## Aim of the task
Filter the entries below down to the lines that hold "LIST".

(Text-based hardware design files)
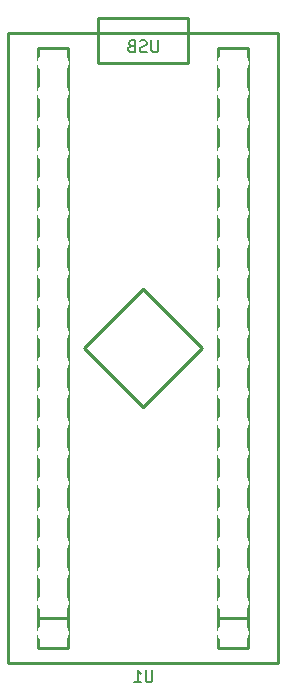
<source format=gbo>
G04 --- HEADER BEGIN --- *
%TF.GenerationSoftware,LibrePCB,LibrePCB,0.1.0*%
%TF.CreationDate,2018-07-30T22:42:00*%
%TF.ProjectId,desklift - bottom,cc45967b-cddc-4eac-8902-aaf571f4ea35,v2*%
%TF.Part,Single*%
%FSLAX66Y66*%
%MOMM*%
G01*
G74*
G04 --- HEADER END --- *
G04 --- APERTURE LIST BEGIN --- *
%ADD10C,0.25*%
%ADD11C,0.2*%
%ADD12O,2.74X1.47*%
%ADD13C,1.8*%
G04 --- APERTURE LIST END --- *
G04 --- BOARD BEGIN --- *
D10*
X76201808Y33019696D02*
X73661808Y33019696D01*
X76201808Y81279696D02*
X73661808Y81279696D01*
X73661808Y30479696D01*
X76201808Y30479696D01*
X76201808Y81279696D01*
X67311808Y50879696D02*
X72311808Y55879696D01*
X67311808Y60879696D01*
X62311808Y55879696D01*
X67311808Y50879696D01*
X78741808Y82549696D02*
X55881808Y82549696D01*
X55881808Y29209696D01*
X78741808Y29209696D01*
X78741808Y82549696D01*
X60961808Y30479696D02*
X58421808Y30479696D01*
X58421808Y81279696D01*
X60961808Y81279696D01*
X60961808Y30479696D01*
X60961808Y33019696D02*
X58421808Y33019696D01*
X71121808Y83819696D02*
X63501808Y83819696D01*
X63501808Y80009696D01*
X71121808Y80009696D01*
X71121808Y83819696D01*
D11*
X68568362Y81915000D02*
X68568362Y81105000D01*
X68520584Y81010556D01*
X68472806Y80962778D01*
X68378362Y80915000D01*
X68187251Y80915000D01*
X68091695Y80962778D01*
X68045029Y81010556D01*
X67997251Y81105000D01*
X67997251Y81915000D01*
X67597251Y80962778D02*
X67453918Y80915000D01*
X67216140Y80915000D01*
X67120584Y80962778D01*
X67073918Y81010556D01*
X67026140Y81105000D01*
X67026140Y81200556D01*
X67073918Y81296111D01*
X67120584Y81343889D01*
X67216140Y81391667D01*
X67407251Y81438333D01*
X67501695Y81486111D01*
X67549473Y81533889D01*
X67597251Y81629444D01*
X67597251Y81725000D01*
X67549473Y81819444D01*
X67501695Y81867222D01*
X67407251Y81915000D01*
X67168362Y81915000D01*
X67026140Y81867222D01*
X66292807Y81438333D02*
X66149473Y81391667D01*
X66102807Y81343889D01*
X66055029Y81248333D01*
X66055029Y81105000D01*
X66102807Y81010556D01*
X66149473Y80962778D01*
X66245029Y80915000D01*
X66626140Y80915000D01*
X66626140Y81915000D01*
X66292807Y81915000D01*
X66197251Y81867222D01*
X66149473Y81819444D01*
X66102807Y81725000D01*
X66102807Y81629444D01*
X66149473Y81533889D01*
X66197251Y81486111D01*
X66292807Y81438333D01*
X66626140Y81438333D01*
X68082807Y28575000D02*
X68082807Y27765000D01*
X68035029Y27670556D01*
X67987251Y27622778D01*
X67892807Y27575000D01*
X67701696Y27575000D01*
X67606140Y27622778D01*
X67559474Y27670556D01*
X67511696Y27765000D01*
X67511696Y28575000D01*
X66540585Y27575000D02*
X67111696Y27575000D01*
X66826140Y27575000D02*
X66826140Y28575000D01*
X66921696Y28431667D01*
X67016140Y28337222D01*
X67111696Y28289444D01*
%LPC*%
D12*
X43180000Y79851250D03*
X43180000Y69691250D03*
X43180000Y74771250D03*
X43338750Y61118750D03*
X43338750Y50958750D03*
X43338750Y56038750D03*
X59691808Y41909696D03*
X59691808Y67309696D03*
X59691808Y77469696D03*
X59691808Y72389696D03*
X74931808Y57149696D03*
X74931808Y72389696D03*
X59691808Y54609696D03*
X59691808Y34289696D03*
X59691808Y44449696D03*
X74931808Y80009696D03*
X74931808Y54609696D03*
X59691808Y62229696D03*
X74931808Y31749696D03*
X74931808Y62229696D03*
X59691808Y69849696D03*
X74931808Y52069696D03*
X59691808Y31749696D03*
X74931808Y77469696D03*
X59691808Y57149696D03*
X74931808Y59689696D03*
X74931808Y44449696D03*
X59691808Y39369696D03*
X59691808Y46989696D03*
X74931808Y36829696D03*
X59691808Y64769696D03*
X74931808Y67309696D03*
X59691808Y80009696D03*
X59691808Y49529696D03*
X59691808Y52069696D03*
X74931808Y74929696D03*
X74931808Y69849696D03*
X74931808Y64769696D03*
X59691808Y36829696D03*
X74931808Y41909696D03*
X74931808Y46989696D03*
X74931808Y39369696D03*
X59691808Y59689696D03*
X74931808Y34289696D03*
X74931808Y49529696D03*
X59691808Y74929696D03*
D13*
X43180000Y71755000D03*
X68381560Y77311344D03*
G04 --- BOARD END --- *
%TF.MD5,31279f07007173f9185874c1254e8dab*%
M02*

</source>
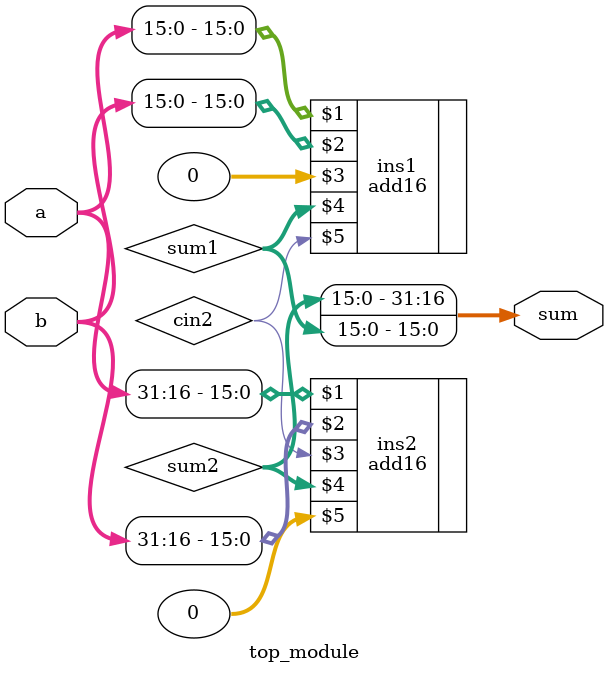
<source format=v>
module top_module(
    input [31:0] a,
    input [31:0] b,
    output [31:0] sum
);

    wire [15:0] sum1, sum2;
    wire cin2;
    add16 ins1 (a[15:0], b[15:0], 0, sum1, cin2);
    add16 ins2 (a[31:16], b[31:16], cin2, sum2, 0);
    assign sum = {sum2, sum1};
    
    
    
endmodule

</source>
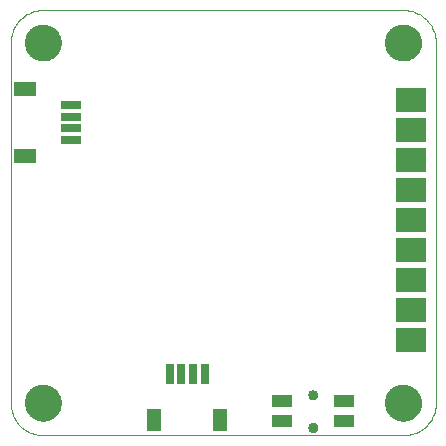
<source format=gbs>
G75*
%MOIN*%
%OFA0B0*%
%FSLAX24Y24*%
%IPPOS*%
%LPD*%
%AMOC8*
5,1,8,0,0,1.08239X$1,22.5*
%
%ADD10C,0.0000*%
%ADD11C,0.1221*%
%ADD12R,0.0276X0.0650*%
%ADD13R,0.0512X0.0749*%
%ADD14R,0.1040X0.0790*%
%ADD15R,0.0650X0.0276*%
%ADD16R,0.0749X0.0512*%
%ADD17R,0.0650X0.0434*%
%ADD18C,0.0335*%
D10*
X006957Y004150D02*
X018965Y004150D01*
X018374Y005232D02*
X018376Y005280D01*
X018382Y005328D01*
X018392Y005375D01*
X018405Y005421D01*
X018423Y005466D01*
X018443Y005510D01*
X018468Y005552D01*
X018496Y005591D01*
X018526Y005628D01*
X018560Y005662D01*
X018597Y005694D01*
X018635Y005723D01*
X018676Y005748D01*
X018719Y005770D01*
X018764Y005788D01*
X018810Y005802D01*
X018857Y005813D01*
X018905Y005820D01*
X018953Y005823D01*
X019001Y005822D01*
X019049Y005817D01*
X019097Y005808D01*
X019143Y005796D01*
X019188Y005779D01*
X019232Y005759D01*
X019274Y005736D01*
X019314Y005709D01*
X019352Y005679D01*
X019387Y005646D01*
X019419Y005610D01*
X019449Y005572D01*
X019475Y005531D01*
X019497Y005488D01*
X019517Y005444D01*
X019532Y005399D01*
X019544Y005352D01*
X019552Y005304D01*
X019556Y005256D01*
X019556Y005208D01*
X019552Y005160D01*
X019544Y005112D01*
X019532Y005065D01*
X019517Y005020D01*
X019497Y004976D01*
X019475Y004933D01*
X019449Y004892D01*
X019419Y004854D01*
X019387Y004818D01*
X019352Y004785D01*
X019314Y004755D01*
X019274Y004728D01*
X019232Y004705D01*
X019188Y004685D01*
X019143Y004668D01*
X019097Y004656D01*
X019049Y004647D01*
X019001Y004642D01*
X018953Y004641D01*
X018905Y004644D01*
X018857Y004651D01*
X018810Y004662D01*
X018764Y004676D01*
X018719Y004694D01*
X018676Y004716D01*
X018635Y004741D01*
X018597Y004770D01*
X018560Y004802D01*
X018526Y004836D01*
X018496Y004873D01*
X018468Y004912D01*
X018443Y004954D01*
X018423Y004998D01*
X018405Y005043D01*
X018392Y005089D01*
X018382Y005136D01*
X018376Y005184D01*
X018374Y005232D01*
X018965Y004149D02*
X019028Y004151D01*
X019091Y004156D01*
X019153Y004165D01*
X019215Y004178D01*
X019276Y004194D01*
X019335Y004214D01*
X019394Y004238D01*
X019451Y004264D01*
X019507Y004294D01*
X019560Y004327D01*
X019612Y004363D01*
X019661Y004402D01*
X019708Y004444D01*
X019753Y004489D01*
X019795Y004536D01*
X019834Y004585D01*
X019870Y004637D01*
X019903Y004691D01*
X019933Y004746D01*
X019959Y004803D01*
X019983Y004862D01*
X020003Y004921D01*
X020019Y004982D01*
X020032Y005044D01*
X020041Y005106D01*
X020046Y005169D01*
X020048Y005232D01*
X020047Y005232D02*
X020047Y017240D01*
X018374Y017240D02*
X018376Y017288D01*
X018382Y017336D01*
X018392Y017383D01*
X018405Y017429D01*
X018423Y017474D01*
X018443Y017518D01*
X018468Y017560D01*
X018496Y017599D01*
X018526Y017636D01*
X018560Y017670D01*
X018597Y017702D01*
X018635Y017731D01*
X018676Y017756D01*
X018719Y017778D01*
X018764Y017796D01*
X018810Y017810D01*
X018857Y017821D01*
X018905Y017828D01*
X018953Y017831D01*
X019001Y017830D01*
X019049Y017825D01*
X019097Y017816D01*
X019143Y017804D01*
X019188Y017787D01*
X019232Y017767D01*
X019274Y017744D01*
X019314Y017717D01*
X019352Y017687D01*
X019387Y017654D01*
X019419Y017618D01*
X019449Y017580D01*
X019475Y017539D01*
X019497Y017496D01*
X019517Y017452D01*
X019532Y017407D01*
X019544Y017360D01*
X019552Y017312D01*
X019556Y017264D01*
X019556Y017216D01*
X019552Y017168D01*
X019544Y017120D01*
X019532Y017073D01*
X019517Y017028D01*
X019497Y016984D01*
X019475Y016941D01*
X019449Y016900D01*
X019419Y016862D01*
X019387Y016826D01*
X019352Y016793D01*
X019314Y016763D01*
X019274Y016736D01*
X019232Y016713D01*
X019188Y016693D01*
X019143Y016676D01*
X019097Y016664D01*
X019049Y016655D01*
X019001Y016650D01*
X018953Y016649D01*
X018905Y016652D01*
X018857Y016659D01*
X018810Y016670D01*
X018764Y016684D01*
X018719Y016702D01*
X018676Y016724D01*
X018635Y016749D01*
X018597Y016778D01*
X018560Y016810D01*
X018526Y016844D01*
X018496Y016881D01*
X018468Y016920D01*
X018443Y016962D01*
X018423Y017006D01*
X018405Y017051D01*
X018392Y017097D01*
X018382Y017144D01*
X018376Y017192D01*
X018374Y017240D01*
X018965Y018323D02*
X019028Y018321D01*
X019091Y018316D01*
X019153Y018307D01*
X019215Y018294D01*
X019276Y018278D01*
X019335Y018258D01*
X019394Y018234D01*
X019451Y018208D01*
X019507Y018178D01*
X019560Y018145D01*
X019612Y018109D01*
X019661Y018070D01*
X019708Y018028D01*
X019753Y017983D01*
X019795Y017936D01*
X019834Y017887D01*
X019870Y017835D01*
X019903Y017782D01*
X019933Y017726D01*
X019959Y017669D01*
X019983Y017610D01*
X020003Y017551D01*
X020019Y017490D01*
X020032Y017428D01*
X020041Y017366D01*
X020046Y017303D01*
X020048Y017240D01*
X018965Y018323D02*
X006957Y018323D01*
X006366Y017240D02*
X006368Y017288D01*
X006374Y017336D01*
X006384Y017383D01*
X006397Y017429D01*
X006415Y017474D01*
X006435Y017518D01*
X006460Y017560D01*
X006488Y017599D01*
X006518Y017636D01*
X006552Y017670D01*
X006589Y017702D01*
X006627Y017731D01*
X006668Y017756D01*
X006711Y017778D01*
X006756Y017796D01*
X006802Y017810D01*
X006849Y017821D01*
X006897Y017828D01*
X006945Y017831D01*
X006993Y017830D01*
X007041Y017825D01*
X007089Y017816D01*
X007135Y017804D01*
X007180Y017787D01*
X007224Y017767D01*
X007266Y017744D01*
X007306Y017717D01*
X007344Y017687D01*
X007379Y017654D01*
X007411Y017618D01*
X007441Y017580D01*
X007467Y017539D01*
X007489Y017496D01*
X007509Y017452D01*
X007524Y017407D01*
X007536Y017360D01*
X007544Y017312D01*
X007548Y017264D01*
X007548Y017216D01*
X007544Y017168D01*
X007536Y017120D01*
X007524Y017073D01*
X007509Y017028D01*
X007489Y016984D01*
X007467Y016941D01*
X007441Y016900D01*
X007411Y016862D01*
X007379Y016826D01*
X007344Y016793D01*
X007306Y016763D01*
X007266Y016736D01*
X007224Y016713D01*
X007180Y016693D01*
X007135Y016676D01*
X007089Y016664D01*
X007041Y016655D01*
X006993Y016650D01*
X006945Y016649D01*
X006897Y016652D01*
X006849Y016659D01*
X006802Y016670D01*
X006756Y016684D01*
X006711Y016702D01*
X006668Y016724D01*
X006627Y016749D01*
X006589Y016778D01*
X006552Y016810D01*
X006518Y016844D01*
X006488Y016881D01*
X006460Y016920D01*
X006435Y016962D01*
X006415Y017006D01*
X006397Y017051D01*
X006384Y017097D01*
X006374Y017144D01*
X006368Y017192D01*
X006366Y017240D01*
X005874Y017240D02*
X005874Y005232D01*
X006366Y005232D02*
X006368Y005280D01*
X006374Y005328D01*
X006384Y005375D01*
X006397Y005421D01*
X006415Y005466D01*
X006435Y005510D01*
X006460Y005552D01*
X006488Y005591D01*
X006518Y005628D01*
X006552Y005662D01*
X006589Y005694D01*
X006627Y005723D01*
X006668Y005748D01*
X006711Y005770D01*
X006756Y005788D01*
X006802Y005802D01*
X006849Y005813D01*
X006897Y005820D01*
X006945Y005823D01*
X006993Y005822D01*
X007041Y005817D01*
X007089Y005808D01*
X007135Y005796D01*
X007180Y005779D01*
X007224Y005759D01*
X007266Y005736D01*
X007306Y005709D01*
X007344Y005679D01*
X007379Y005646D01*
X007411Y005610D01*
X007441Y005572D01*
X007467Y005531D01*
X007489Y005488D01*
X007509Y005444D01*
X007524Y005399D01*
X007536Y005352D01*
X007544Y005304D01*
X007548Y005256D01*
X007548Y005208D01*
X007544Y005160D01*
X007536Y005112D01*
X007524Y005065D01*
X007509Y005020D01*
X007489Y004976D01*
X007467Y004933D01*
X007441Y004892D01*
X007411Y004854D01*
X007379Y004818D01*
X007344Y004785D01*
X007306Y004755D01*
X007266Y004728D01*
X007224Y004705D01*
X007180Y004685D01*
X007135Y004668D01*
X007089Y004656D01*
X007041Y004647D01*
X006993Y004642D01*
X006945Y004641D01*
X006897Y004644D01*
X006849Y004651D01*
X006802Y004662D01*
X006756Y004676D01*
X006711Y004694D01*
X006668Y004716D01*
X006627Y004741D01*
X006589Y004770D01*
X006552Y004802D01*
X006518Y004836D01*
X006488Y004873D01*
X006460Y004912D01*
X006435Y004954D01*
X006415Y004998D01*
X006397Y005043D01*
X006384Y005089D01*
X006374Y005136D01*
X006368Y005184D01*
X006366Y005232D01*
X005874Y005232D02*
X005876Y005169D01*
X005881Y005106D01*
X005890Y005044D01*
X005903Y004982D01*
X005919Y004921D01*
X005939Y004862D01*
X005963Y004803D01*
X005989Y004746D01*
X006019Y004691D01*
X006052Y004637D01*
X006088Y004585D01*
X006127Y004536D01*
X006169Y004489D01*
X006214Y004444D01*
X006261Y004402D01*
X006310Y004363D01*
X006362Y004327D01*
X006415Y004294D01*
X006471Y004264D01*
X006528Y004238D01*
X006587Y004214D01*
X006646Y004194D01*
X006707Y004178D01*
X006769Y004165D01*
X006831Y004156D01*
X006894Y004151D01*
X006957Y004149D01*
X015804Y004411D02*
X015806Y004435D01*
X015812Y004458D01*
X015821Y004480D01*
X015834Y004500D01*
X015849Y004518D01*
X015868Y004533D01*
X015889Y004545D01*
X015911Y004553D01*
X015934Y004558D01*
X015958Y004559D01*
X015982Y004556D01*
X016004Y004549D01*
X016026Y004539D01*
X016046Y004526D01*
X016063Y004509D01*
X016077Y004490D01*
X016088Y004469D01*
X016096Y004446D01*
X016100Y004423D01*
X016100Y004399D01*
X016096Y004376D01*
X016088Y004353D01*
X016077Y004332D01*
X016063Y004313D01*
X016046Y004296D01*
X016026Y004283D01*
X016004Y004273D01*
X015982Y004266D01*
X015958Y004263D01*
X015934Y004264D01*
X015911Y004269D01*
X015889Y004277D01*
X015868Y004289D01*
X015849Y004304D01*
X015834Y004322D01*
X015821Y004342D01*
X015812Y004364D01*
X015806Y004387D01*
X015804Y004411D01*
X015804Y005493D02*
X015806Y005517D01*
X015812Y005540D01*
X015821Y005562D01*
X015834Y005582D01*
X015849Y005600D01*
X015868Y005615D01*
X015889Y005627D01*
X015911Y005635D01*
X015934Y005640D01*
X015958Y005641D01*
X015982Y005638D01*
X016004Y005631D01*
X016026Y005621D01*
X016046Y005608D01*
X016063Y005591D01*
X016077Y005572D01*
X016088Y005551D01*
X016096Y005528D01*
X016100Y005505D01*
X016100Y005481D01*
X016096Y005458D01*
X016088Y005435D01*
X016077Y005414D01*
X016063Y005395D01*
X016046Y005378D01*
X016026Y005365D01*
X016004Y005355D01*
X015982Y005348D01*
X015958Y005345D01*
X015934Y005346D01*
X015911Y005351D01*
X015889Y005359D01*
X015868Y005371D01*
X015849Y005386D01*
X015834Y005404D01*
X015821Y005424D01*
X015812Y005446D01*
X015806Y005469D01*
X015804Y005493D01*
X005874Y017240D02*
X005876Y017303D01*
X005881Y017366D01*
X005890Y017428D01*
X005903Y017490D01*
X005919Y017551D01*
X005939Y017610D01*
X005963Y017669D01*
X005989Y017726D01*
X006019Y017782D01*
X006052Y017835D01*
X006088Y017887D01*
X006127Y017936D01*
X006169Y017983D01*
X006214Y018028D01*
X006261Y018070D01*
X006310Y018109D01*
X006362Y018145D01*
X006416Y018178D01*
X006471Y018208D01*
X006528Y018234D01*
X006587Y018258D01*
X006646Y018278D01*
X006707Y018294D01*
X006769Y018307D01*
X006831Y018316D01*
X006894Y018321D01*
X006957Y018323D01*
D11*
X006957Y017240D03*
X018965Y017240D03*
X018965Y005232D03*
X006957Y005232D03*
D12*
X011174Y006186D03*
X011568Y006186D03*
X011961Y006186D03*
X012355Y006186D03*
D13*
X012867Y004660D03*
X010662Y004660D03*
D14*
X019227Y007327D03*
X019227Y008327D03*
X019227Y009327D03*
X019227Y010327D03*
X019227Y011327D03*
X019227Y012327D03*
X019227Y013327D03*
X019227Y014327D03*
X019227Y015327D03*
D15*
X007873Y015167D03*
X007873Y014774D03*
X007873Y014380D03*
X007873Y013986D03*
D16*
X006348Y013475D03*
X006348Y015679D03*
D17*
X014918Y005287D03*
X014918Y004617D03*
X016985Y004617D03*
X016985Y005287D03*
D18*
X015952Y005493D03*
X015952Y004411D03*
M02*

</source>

## Your solution
G04 --- APERTURE LIST BEGIN --- *
G04 --- APERTURE LIST END --- *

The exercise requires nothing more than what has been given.